Looking forward, a few specific considerations should be considered for new market entrants:

— Quantifying burden of illness: Illustrating the unmet need and the economic impact of a disease is a foundational element to establishing the value of a new technology to an HTA. Cost burden analyses quantify the budgetary and societal cost of a disease that – in some cases – may augment or complement the overall value story in an HTA submission. These analyses are essential to putting the value of the technology in the appropriate context of the disease, the affected patients and the economic consequences of the status quo.

— Evidence requirements: Randomized controlled trials are the gold standard of clinical evidence but generating that evidence may not be an option for new market entrants or new device generations within existing approved indications. Communicating and demonstrating improvements in clinical outcomes as a result of new technology and evolving clinical practice is important to ensure HTA decisions are made with the most contemporary, relevant evidence.
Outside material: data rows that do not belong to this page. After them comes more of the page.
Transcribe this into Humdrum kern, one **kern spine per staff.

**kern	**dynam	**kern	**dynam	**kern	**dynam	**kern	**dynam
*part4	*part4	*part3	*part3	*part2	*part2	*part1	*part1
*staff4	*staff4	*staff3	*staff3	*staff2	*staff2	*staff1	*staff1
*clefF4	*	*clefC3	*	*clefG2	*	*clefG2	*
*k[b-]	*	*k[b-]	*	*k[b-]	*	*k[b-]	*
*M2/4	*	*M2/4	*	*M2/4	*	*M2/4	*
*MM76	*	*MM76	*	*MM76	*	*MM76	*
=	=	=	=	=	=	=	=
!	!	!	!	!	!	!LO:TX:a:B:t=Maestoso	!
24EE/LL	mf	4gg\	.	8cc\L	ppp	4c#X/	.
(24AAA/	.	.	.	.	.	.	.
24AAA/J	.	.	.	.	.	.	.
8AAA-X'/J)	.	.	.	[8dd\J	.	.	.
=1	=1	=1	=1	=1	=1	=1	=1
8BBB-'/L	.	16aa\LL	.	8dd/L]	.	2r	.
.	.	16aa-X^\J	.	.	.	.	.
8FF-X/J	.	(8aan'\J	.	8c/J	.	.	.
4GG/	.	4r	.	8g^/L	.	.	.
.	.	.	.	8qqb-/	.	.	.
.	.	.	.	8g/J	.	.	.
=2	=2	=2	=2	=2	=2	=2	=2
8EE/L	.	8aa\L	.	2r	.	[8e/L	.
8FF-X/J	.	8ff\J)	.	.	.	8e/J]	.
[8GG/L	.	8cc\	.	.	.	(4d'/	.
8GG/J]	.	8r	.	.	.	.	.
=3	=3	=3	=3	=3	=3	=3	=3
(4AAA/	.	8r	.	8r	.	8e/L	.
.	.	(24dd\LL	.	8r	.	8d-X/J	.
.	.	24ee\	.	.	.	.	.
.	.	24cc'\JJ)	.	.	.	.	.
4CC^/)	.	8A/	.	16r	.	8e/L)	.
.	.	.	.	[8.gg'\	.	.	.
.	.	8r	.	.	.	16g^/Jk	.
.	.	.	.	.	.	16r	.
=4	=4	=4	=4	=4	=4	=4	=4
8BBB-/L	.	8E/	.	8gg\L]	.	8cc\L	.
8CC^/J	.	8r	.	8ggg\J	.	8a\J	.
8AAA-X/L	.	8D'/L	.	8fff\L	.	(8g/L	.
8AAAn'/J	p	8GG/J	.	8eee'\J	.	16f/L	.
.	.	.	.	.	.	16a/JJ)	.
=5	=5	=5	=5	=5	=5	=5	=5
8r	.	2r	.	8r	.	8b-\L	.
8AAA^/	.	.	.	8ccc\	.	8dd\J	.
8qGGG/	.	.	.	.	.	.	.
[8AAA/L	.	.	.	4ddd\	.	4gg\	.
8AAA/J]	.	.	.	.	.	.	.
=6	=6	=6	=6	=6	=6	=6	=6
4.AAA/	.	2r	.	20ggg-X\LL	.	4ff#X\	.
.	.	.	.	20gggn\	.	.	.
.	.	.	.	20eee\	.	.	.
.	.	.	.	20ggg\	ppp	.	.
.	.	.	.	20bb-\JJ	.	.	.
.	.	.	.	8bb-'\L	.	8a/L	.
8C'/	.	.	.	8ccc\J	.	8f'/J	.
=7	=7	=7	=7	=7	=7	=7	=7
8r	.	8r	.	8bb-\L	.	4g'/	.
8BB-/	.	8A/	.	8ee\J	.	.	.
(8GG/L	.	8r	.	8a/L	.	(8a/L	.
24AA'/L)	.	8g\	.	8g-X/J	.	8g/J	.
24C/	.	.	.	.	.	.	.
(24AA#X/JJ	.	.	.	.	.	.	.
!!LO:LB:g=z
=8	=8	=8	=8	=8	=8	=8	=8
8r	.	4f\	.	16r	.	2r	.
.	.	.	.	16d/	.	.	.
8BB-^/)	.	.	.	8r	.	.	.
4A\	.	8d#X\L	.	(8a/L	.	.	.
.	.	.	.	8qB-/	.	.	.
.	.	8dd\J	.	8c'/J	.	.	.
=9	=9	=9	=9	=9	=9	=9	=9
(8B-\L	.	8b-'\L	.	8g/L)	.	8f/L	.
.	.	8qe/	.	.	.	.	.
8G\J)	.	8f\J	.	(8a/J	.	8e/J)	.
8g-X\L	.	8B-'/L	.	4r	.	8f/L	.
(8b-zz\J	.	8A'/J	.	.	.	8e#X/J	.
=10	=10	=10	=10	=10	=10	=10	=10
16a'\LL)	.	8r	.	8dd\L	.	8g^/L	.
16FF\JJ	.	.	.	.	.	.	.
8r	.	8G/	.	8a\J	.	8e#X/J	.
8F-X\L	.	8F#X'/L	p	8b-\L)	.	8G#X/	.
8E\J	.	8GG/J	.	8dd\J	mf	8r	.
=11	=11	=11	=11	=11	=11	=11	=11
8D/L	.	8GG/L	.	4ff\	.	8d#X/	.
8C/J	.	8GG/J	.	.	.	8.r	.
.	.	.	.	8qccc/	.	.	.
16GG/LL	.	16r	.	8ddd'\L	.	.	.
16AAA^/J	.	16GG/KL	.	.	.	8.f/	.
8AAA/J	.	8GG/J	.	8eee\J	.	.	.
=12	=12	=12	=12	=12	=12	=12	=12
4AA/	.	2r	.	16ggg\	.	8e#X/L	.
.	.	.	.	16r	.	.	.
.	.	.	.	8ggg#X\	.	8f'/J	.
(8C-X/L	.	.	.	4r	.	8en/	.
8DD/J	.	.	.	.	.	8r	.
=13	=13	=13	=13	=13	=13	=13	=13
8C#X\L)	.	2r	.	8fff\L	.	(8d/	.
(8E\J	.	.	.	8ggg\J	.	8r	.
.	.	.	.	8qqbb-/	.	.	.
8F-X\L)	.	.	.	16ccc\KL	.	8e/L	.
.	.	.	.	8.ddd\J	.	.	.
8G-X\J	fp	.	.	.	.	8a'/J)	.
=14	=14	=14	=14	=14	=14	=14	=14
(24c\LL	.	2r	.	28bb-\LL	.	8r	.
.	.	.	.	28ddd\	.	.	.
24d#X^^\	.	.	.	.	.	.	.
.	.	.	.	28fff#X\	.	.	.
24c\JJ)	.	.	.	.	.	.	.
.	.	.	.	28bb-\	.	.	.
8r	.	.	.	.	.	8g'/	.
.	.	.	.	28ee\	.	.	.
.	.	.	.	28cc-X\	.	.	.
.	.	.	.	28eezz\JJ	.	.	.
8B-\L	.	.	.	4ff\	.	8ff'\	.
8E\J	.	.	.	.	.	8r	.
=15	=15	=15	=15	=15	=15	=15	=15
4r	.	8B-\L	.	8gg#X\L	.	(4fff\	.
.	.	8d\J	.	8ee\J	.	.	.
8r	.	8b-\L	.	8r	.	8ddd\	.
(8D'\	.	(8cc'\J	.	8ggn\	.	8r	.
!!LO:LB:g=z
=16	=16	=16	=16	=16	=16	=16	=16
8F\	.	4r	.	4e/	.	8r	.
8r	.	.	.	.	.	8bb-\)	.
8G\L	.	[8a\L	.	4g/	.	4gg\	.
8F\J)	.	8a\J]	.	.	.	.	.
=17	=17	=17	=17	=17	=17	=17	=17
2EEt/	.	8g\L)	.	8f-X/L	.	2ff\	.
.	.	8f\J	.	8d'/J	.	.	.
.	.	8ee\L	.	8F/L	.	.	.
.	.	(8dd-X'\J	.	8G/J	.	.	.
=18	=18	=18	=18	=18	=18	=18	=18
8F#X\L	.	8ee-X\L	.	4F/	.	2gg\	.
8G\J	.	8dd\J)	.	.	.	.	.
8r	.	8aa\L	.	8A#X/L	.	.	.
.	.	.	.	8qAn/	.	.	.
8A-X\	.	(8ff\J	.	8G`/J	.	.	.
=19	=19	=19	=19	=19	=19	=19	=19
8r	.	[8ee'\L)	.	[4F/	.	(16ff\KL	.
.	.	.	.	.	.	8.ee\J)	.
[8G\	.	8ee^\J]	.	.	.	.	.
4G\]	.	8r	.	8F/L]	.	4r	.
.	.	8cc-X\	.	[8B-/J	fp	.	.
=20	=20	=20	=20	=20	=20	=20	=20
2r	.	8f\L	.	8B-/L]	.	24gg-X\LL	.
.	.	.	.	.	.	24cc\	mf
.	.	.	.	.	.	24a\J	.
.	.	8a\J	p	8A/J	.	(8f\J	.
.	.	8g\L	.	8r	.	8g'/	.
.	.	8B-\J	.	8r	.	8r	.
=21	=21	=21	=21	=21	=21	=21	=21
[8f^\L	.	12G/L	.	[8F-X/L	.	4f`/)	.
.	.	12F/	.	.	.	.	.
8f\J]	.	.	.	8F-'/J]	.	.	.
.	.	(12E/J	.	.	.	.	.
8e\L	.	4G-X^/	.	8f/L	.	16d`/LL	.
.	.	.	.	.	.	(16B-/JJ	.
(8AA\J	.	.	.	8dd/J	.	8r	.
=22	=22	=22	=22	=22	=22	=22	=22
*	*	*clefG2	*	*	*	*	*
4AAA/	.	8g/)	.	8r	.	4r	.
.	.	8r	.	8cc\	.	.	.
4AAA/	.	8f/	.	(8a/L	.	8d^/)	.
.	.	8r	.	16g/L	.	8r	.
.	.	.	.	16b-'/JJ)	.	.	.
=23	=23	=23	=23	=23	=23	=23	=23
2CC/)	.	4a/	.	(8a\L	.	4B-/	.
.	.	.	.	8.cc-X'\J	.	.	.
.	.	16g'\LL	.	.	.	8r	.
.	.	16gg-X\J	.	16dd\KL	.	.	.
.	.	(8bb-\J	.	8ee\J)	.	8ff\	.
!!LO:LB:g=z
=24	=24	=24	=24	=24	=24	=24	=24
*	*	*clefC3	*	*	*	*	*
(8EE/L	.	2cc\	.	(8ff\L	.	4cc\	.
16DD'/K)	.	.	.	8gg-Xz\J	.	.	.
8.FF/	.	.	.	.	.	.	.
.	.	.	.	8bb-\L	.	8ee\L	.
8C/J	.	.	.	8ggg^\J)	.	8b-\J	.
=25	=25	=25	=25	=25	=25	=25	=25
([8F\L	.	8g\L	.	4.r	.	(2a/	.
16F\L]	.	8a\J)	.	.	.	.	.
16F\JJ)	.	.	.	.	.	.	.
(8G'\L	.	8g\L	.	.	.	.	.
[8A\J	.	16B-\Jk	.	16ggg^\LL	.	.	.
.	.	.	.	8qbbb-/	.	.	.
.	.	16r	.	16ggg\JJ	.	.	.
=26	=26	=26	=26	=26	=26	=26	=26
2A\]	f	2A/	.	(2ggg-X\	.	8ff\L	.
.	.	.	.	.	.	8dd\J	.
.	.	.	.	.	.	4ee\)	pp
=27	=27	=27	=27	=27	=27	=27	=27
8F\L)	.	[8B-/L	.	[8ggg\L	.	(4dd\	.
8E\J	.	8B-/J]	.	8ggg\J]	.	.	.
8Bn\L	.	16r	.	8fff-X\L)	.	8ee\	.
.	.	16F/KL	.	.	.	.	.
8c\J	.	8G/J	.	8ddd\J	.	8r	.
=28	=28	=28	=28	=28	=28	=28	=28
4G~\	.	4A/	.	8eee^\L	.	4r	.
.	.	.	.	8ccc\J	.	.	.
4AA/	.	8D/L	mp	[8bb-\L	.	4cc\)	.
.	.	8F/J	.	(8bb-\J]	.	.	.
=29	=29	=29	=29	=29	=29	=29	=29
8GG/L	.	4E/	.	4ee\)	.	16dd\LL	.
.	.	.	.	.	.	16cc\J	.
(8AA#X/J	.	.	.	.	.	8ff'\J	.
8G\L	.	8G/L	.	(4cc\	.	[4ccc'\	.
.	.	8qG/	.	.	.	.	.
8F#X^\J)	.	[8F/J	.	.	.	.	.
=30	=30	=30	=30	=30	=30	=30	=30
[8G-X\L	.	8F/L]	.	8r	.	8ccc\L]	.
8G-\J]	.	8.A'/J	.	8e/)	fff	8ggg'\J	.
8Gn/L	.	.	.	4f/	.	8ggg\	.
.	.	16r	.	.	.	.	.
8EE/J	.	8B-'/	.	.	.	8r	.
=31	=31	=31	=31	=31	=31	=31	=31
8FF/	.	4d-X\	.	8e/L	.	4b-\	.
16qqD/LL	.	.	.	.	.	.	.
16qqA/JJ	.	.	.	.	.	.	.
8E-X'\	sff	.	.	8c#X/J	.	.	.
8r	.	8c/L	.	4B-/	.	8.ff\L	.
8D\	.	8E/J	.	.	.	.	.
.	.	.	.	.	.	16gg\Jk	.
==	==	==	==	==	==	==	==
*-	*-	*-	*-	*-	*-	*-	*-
— Cost effectiveness as a specific requirement: As health care budgets are constrained, and payers balance affordability with access to new technologies, the incremental value of new medical technologies will only increase in importance. Japan is experimenting with a new HTA process and in the United States – while HTAs are not explicitly required for coverage and reimbursement – provisions in the 2010 Affordable Care Act call for realigning reimbursement incentives to favor high value procedures and technologies (25). Conducting landscape assessments, proactively planning access strategies, and modeling product cost effectiveness relative to the standard of care during product development is important to gauge potential coverage and market adoption post regulatory approval (26).

— Documenting the “learning curve” for cost-effectiveness evaluations: The “learning curve” is a unique characteristic of medical device markets. As an operator’s skill and experience with a device improves, so do the device outcomes (22). However, HTAs may prioritize and evaluate outdated evidence that doesn’t incorporate this characteristic or the related impact on outcomes. In the case of TAVR, rapid iterations in device technology, advances in patient selection, and enhanced procedural skills resulted in significantly improved outcomes over time. Nonetheless, many HTAs relied heavily on evidence from early, outdated studies that did not accurately reflect current clinical practice or outcomes. To accurately assess cost effectiveness, it is important that HTAs consider the impact of the learning curve on clinical outcomes and cost.  Furthermore, it is incumbent on developers to document and quantify the learning curve impact (if applicable) as a component of any HTA submission.

— Reducing procedure cost and improving efficiency: To justify the incremental cost of a new technology, it is important to consider the cost offsets resulting from the technology relative to the standard of care. The ability to demonstrate reduced resource utilization (i.e., lower hospital length of stay, reduced procedure time) and quantifying the impact is an important foundation to any value assessment. Cost offsets may not be readily apparent when a new technology is introduced. In the case of TAVR, increased operator and facility experience coupled with treating patients in lower cost settings have led to a dramatic decrease in procedure cost over time (27,28). The ability to document and communicate the improvements over time is important to consider when developing an evidence base required for coverage and reimbursement decisions.